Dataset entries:
^^^^

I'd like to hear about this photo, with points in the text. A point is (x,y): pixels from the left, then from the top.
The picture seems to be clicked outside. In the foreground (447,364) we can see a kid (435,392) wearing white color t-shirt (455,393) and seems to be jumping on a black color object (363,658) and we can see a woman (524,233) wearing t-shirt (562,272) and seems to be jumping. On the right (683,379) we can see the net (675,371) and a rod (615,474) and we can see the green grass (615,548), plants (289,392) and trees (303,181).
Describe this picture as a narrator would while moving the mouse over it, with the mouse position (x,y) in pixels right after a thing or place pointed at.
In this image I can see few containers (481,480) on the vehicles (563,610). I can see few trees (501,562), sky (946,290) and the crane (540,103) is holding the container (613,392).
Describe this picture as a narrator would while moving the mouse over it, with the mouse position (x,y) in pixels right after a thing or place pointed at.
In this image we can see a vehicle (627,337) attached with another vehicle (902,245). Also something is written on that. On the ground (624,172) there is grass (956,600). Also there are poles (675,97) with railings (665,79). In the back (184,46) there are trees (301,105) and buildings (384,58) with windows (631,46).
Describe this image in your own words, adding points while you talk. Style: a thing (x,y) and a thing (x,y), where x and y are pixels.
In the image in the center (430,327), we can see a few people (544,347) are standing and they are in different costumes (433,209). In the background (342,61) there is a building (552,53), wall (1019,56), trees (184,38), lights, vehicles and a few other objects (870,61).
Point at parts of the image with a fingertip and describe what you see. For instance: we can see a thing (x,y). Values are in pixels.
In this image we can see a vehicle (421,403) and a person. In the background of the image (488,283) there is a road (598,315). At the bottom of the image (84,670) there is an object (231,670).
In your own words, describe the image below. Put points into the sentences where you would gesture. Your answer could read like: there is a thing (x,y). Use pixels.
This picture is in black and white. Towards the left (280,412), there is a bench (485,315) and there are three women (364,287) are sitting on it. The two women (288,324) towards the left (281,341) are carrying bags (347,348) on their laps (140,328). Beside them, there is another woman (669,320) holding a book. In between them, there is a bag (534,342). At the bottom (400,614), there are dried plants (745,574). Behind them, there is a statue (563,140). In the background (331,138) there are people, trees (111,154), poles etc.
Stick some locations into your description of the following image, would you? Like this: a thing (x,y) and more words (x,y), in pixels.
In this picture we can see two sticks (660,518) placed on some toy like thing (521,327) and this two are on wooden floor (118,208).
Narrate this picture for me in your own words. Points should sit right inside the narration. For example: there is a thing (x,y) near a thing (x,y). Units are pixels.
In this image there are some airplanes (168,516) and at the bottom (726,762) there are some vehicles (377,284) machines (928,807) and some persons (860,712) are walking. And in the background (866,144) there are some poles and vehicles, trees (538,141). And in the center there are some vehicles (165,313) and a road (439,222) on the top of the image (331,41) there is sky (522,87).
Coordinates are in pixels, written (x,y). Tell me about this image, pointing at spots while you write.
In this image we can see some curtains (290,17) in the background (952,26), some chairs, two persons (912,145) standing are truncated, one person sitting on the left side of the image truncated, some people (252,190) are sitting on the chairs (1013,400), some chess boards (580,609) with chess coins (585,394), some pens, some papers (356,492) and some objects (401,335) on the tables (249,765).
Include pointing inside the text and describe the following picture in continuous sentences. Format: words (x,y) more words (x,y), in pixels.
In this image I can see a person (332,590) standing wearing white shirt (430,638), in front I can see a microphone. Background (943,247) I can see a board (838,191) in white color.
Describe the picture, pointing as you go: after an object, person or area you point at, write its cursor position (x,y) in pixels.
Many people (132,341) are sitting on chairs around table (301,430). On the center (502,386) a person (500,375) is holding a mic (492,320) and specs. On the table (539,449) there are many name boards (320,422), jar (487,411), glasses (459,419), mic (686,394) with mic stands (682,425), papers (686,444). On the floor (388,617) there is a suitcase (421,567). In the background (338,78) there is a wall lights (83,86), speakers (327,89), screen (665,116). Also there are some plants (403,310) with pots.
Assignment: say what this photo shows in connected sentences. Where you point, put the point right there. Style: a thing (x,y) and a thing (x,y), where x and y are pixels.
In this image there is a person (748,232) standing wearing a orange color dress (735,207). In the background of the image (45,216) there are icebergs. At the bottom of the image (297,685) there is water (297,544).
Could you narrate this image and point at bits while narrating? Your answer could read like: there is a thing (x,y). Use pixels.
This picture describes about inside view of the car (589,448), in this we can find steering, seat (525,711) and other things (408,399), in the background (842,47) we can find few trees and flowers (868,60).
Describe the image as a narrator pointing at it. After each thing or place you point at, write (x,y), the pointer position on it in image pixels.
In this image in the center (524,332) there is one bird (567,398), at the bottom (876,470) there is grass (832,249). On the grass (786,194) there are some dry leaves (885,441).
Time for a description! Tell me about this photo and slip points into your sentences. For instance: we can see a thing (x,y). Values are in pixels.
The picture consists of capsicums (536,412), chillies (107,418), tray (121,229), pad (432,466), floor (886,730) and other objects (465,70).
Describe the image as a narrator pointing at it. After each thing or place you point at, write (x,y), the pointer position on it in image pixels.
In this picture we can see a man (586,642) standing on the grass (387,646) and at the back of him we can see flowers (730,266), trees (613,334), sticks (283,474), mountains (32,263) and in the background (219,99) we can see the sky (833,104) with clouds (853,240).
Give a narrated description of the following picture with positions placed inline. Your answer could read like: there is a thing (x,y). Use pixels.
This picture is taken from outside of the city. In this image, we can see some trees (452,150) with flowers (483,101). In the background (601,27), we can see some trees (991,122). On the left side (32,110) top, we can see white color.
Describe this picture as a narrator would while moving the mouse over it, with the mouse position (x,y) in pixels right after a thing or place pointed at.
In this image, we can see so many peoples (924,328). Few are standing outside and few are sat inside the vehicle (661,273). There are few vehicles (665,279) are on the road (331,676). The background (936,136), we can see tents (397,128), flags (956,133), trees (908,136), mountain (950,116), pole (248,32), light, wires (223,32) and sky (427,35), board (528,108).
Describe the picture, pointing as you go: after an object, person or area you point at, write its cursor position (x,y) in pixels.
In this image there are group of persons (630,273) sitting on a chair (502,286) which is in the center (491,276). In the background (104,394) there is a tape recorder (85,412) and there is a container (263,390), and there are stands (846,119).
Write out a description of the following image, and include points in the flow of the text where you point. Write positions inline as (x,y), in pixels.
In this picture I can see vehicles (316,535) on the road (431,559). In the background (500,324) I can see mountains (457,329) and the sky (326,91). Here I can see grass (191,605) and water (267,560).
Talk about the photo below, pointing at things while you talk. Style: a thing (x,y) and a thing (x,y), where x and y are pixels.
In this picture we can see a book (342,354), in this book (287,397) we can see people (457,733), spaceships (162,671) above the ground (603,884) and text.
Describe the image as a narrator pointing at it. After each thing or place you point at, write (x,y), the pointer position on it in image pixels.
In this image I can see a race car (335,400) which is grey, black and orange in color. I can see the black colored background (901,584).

^^^^

Task requirements: Word for word, copy out all of the data shown above.

Written solution:
I'd like to hear about this photo, with points in the text. A point is (x,y): pixels from the left, then from the top.
The picture seems to be clicked outside. In the foreground (447,364) we can see a kid (435,392) wearing white color t-shirt (455,393) and seems to be jumping on a black color object (363,658) and we can see a woman (524,233) wearing t-shirt (562,272) and seems to be jumping. On the right (683,379) we can see the net (675,371) and a rod (615,474) and we can see the green grass (615,548), plants (289,392) and trees (303,181).
Describe this picture as a narrator would while moving the mouse over it, with the mouse position (x,y) in pixels right after a thing or place pointed at.
In this image I can see few containers (481,480) on the vehicles (563,610). I can see few trees (501,562), sky (946,290) and the crane (540,103) is holding the container (613,392).
Describe this picture as a narrator would while moving the mouse over it, with the mouse position (x,y) in pixels right after a thing or place pointed at.
In this image we can see a vehicle (627,337) attached with another vehicle (902,245). Also something is written on that. On the ground (624,172) there is grass (956,600). Also there are poles (675,97) with railings (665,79). In the back (184,46) there are trees (301,105) and buildings (384,58) with windows (631,46).
Describe this image in your own words, adding points while you talk. Style: a thing (x,y) and a thing (x,y), where x and y are pixels.
In the image in the center (430,327), we can see a few people (544,347) are standing and they are in different costumes (433,209). In the background (342,61) there is a building (552,53), wall (1019,56), trees (184,38), lights, vehicles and a few other objects (870,61).
Point at parts of the image with a fingertip and describe what you see. For instance: we can see a thing (x,y). Values are in pixels.
In this image we can see a vehicle (421,403) and a person. In the background of the image (488,283) there is a road (598,315). At the bottom of the image (84,670) there is an object (231,670).
In your own words, describe the image below. Put points into the sentences where you would gesture. Your answer could read like: there is a thing (x,y). Use pixels.
This picture is in black and white. Towards the left (280,412), there is a bench (485,315) and there are three women (364,287) are sitting on it. The two women (288,324) towards the left (281,341) are carrying bags (347,348) on their laps (140,328). Beside them, there is another woman (669,320) holding a book. In between them, there is a bag (534,342). At the bottom (400,614), there are dried plants (745,574). Behind them, there is a statue (563,140). In the background (331,138) there are people, trees (111,154), poles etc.
Stick some locations into your description of the following image, would you? Like this: a thing (x,y) and more words (x,y), in pixels.
In this picture we can see two sticks (660,518) placed on some toy like thing (521,327) and this two are on wooden floor (118,208).
Narrate this picture for me in your own words. Points should sit right inside the narration. For example: there is a thing (x,y) near a thing (x,y). Units are pixels.
In this image there are some airplanes (168,516) and at the bottom (726,762) there are some vehicles (377,284) machines (928,807) and some persons (860,712) are walking. And in the background (866,144) there are some poles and vehicles, trees (538,141). And in the center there are some vehicles (165,313) and a road (439,222) on the top of the image (331,41) there is sky (522,87).
Coordinates are in pixels, written (x,y). Tell me about this image, pointing at spots while you write.
In this image we can see some curtains (290,17) in the background (952,26), some chairs, two persons (912,145) standing are truncated, one person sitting on the left side of the image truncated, some people (252,190) are sitting on the chairs (1013,400), some chess boards (580,609) with chess coins (585,394), some pens, some papers (356,492) and some objects (401,335) on the tables (249,765).
Include pointing inside the text and describe the following picture in continuous sentences. Format: words (x,y) more words (x,y), in pixels.
In this image I can see a person (332,590) standing wearing white shirt (430,638), in front I can see a microphone. Background (943,247) I can see a board (838,191) in white color.
Describe the picture, pointing as you go: after an object, person or area you point at, write its cursor position (x,y) in pixels.
Many people (132,341) are sitting on chairs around table (301,430). On the center (502,386) a person (500,375) is holding a mic (492,320) and specs. On the table (539,449) there are many name boards (320,422), jar (487,411), glasses (459,419), mic (686,394) with mic stands (682,425), papers (686,444). On the floor (388,617) there is a suitcase (421,567). In the background (338,78) there is a wall lights (83,86), speakers (327,89), screen (665,116). Also there are some plants (403,310) with pots.
Assignment: say what this photo shows in connected sentences. Where you point, put the point right there. Style: a thing (x,y) and a thing (x,y), where x and y are pixels.
In this image there is a person (748,232) standing wearing a orange color dress (735,207). In the background of the image (45,216) there are icebergs. At the bottom of the image (297,685) there is water (297,544).
Could you narrate this image and point at bits while narrating? Your answer could read like: there is a thing (x,y). Use pixels.
This picture describes about inside view of the car (589,448), in this we can find steering, seat (525,711) and other things (408,399), in the background (842,47) we can find few trees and flowers (868,60).
Describe the image as a narrator pointing at it. After each thing or place you point at, write (x,y), the pointer position on it in image pixels.
In this image in the center (524,332) there is one bird (567,398), at the bottom (876,470) there is grass (832,249). On the grass (786,194) there are some dry leaves (885,441).
Time for a description! Tell me about this photo and slip points into your sentences. For instance: we can see a thing (x,y). Values are in pixels.
The picture consists of capsicums (536,412), chillies (107,418), tray (121,229), pad (432,466), floor (886,730) and other objects (465,70).
Describe the image as a narrator pointing at it. After each thing or place you point at, write (x,y), the pointer position on it in image pixels.
In this picture we can see a man (586,642) standing on the grass (387,646) and at the back of him we can see flowers (730,266), trees (613,334), sticks (283,474), mountains (32,263) and in the background (219,99) we can see the sky (833,104) with clouds (853,240).
Give a narrated description of the following picture with positions placed inline. Your answer could read like: there is a thing (x,y). Use pixels.
This picture is taken from outside of the city. In this image, we can see some trees (452,150) with flowers (483,101). In the background (601,27), we can see some trees (991,122). On the left side (32,110) top, we can see white color.
Describe this picture as a narrator would while moving the mouse over it, with the mouse position (x,y) in pixels right after a thing or place pointed at.
In this image, we can see so many peoples (924,328). Few are standing outside and few are sat inside the vehicle (661,273). There are few vehicles (665,279) are on the road (331,676). The background (936,136), we can see tents (397,128), flags (956,133), trees (908,136), mountain (950,116), pole (248,32), light, wires (223,32) and sky (427,35), board (528,108).
Describe the picture, pointing as you go: after an object, person or area you point at, write its cursor position (x,y) in pixels.
In this image there are group of persons (630,273) sitting on a chair (502,286) which is in the center (491,276). In the background (104,394) there is a tape recorder (85,412) and there is a container (263,390), and there are stands (846,119).
Write out a description of the following image, and include points in the flow of the text where you point. Write positions inline as (x,y), in pixels.
In this picture I can see vehicles (316,535) on the road (431,559). In the background (500,324) I can see mountains (457,329) and the sky (326,91). Here I can see grass (191,605) and water (267,560).
Talk about the photo below, pointing at things while you talk. Style: a thing (x,y) and a thing (x,y), where x and y are pixels.
In this picture we can see a book (342,354), in this book (287,397) we can see people (457,733), spaceships (162,671) above the ground (603,884) and text.
Describe the image as a narrator pointing at it. After each thing or place you point at, write (x,y), the pointer position on it in image pixels.
In this image I can see a race car (335,400) which is grey, black and orange in color. I can see the black colored background (901,584).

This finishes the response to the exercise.